Notice how in this opening credits sequence it’s obvious that the characters (not just the actors) are quite consciously constructing and performing their identities; and the freedom and exuberance with which they carry off their acts of style and self-definition is far more a focus of the show than the actual details of plot:




The Avengers parodies not just other shows but itself; and here I don’t mean “self-parody” in the usual sense where a show’s or artist’s later work parodies their earlier work. On the contrary, what’s being parodied is often the very conditions of the show itself. Just two examples: thanks to broadcast standards, the characters couldn’t be falling into bed every few minutes à la James Bond; but rather than switching to the opposite extreme of, say, Danger Man, where it’s clear that no sex is ever going to happen, the teasing ambiguity of the flirtation and innuendo between the two leads in The Avengers – is their relation romantic/sexual or not? – simply thematises the very prohibition on addressing that question that was imposed on the show. Another example: the weird fighting style the characters use is not just an adaptation to, but (methinks) a kind of mockery of, the broadcast-standards prohibition on people actually getting punched.
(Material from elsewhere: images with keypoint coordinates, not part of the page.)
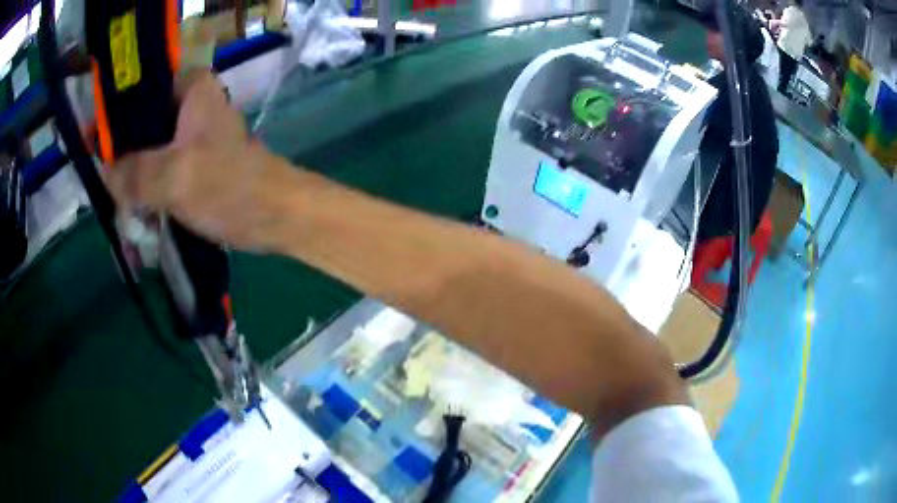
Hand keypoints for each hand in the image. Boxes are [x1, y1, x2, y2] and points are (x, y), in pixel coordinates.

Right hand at [106, 70, 296, 251]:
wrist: (276, 216)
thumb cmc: (230, 186)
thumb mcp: (174, 176)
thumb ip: (134, 172)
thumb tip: (104, 172)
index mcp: (190, 90)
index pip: (138, 92)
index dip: (111, 117)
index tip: (90, 145)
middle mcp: (189, 106)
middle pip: (139, 123)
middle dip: (118, 156)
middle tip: (103, 184)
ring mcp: (189, 136)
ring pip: (146, 150)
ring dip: (130, 178)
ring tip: (117, 205)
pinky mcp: (192, 164)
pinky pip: (157, 171)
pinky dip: (144, 190)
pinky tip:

The following clip is a nice introduction to the style and character dynamics of the show, even though, as pure spoof with no vestige of realism, it’s not representative of the show. That’s because it’s not actually from the regular show; rather, it’s a standalone promo for the show’s first season in colour. (The “punchline” seems more Bondy than Steedy, I have to say.)



Even in this pure comedy skit, what’s being parodied and commented on is not just the conventions of the spy genre or of this show in particular, but specifically the show’s very tendency to parody and comment on those conventions.  Since what the skit is parodying is the show’s own tendency toward self-parody, the skit is in effect a continuation and intensification of, rather than an external comment on, its object.  

(If I were a German philosopher I would probably say something like:  
Here the subject and object of the Idea are one ... for whereas in Nature the intelligent unity has its objectivity perfect but externalized, this self-externalization has been nullified and the unity in that way been made one and the same with itself.
But don’t worry, I’ll resist.)

My aim in creating this blog (a separate project from my regular blog) is to blog my way through all the (surviving) Avengers episodes, from 1961 to 1969, as well as the revived version of the show in 1976-1977.  (I suppose I’ll have to say something about the wretched 1998 film as well, though that post will make a sad ending to the project.) There are more episodes I haven’t seen than ones I have, so this will be in large part new territory for me.  In addition to being a science fiction geek, I’m both a professional philosopher and an individualist anarchist, and my commentaries will no doubt be affected by all three perspectives.

I make no promises as to the frequency of updates.